Je nach Standpunkt nennen wir die Kinder lebhaft oder aufgeweckt, verträumt oder konzentrationsauffällig. Es ist aber auch unbestreitbar, dass die Reizüberflutung unserer Welt mit dazu beiträgt, wenn sich Kinder nicht auf eine Sache konzentrieren können. Aber bitte, bei allem Engagement sollten wir nicht vergessen: den „Hans guck in die Luft“ und den „Zappelphilipp“ gab es auch schon in Wilhelm Buschs Struwwelpeter. Häufig berichten mir Pädagogen, dass sie den Stundenanfang sehr oft als besonders schwierig empfinden. Insofern als es nicht immer gelingt, in angemessener Zeit Ruhe herzustellen. Manchmal herrscht besondere Unruhe in der Klasse, ohne ersichtlichen Grund. Dann scheint es aber wieder gut zu klappen. Diese Inkongruenz stellt viele Pädagogen vor zusätzlichen Herausforderungen. Sehr zu empfehlen ist hier die Methode des „Ignorierens am positiven Modell“ und die Methode „Schallplatte mit Sprung“ (Broken –record –technique)

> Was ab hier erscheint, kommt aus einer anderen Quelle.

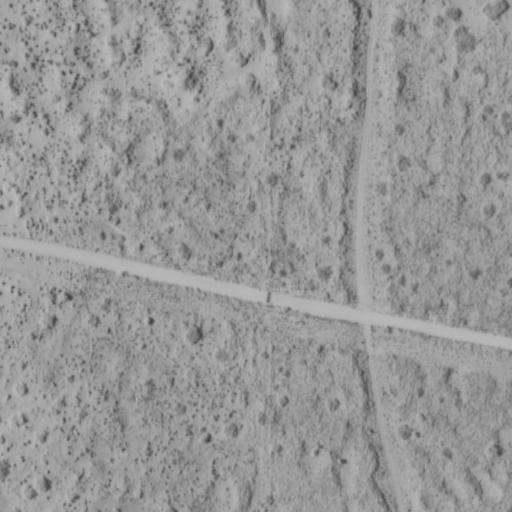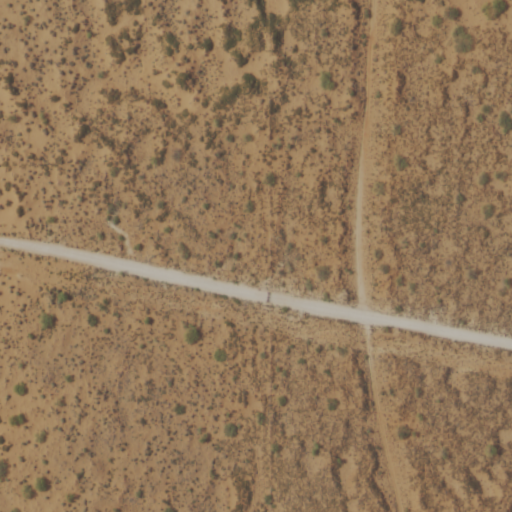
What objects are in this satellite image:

  1. Im Prinzip weiß jede Lehrkraft genau, wann Kinder noch nicht zur Ruhe gekommen sind:
    • Wenn der Lärmpegel zu hoch ist
    • Wenn einzelne Schüler Unruhe stiften
    • Wenn sie mit den Freunden noch schwätzen
    • Wenn sie nicht auf ihrem Platz sind
    • Wenn sie jausnen, trotz Unterrichtsbeginn
    • Wenn sie noch unnötigerweise zur Toilette gehen
  2. Es kann aber auch andere Ursachen haben, wo Schüler nur bedingt verantwortlich sind:
    • Wenn es in der Klasse zu warm ist
    • Wenn es in der Klasse zu warm ist
    • Wenn bei einer Vertretungskraft „Grenzen ausgetestet werden“
    • Wenn Kinder Zuwendung und Aufmerksamkeit suchen
    • Wenn der Pädagoge selbst nur geringe Erwartung an ein angemessenes Verhalten im Unterricht hat.

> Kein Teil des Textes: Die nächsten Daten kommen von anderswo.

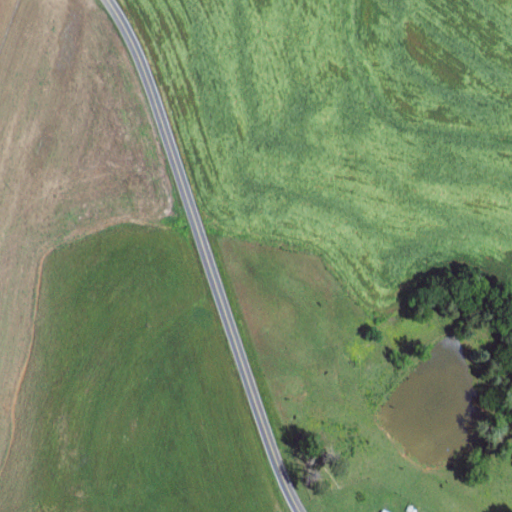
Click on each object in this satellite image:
road: (206, 254)
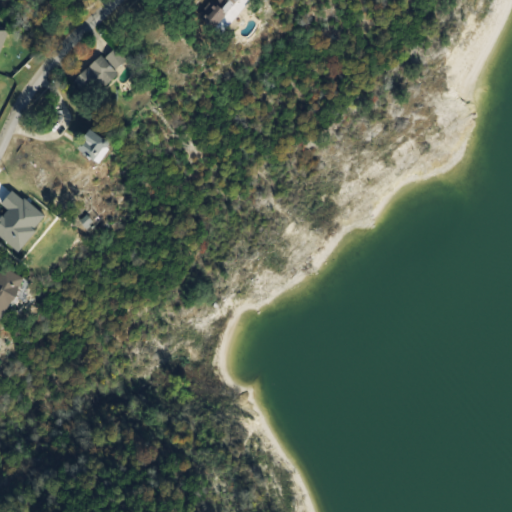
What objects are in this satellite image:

    In der Praxis des Unterrichts selbst hat es sich als besonders günstig erwiesen, bestimmte Regeln und Rituale einzuführen. Hier muss aber der Pädagoge selbst herausfinden, was zu seinem Stil passt. Damit solche Regeln funktionieren, sollte man sie nicht zu sehr miteinander mischen. Günstig ist es, mehrere Tage mit einer Methode zu arbeiten und erst dann zu wechseln. Wichtig ist es den Schülern zu erklären, welche Zielvorstellung man hat, erläutert das Verfahren und vermeidet lange und moralische Ausführungen, weil die Kinder in der Regel „abschalten“, also nicht mehr zuhören.

  3. Pädagogen berichten, wie ihre Techniken für den Unterrichtsbeginn sind:
    • Die Lehrkraft beginnt den Unterricht mit einem freundlichen „Guten Morgen“, die Schüler antworten gemeinsam.
    • Die Lehrkraft steht vor der Klasse, begrüßt, schweigt danach (manchmal vergebens) bis Ruhe eintritt
    • Die Lehrkraft beginnt sofort mit dem Unterricht in der Hoffnung, dass die Klasse in absehbarer Zeit zuhört, um Wichtiges nicht zu verpassen
    • Die Lehrkraft formuliert in der ersten Stunde ihre Vorstellungen und hofft, dass sie akzeptiert werden.
    • Die Lehrkraft läutet mit einer Glocke oder schlägt ein Tamburin oder etwas Ähnliches, um den Unterrichtsbeginn zu signalisieren.
    • Die Lehrkraft veranstaltet einen kleinen Wettbewerb, wer am Besten und am Schnellsten ruhig sein kann. Der Sieger bekommt eine kleine Belohnung.
    • Wenn die Lehrkraft den Raum betritt, stehen alle Kinder auf. Dies funktioniert erheblich besser, als man denkt und wird von den meisten Kindern sehr gerne wahr genommen, weil sie sich dabei bewegen können!
    • Die Lehrkraft arbeitet mit einer Sanduhr, die langsam abläuft. Danach sollte Ruhe eingekehrt sein.

    Untersuchungen haben gezeigt, dass ein Großteil der Unterrichtszeit für Ermahnungen und Versuche, in der Klasse Ruhe zu bekommen, verloren geht. Bei manchen Schultypen ergaben sich erschreckende Ergebnisse: 10 Minuten effektive Unterrichtszeit waren möglich (Rhode G., Jenson, W.R & Reaves, 2016, Practical classroom, Sopris West).

  4. Ursachen für Unruhe in der Klasse können sein:
    • Der Unterricht ist langweilig
    • Einer oder mehrere Schüler verstehen nicht, was von ihnen erwartet wird
    • Der Schüler sucht Aufmerksamkeit über sein störendes Verhalten (Klassenclown)
    • Der Schüler ist krank
    • Der Schüler hat persönliche Probleme
    • Der Unterrichtsstoff ist zu schwer
    • Die Arbeitsphase ist zu lange.

    Jede Lehrkraft braucht ein Signal, mit der sie schnell die Aufmerksamkeit der Schüler erreicht und es ihr ohne großen Zeitverlust, möglich macht, Anweisungen oder Arbeitsaufträge zu verteilen. Ähnlich einem Dirigenten (Taktstock) oder einem Schiedsrichter (Trillerpfeife).